● **Exercise**: According to the passage on the Craigellachie distillery's energy project, how many homes could the plant's electricity output power?

___ Passage to read ___

Innovative projects helping us reduce our carbon emissions

One of Scotland’s oldest and most famous exports whisky will soon be teaming up with one of its newest, renewable energy at a distillery near the village of Craigellachie on the River Spey in the Scottish Highlands. The village is situated within a large forested area and lies approximately halfway between Inverness and Aberdeen.

Later this year one of the village’s whisky distilleries will access steam required for this distillation process from a state of the art combined heat and power plant (CHP). This will supply 76 GWh of steam per year to the distillery whilst at the same time generating 87 GWh of electricity, enough to power 20,000 homes. This will also save 42,000 cubic tonnes of CO2 per year. The CHP plant will be fuelled by locally sourced sustainable biomass giving a boost to the local forestry economy.

This is another positive feature of CHP plants as they bring a number of benefits to their local area, both environmental and economical.  As heat can only be transported efficiently over short distances CHP plants are normally situated within the local area as part of a decentralised energy system.

___ Provided information ___

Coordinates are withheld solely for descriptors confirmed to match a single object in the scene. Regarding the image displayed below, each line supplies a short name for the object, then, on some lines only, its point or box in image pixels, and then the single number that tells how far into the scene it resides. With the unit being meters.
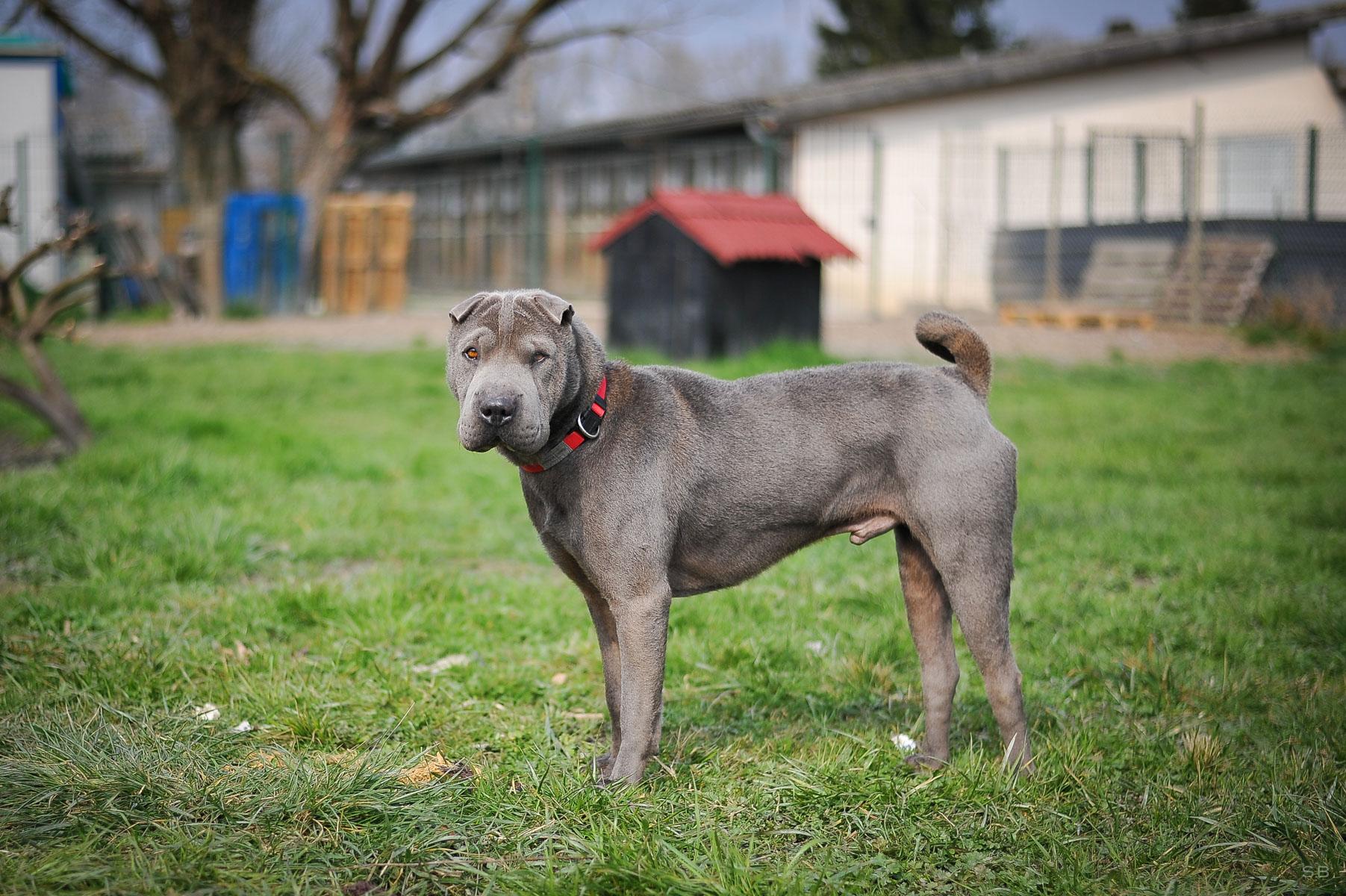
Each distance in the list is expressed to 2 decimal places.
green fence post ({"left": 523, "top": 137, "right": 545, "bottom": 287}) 21.25
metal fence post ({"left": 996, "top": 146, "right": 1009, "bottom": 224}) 21.64
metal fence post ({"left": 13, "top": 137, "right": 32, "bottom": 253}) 17.61
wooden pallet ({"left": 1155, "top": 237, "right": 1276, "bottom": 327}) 17.59
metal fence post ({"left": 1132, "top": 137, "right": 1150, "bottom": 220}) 20.42
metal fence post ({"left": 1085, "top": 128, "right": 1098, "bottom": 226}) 20.38
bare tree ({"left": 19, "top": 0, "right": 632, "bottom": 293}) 20.72
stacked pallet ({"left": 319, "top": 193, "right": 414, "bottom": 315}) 21.23
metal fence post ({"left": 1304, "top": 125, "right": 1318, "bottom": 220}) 18.12
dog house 11.34
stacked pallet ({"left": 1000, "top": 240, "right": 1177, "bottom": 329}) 18.47
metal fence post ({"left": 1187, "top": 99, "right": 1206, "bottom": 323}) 16.33
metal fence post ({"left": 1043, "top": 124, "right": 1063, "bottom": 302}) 19.36
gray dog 3.33
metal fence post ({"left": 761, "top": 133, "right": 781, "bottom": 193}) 18.50
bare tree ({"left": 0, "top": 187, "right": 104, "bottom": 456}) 7.59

___

● **Written reply**: 20,000 homes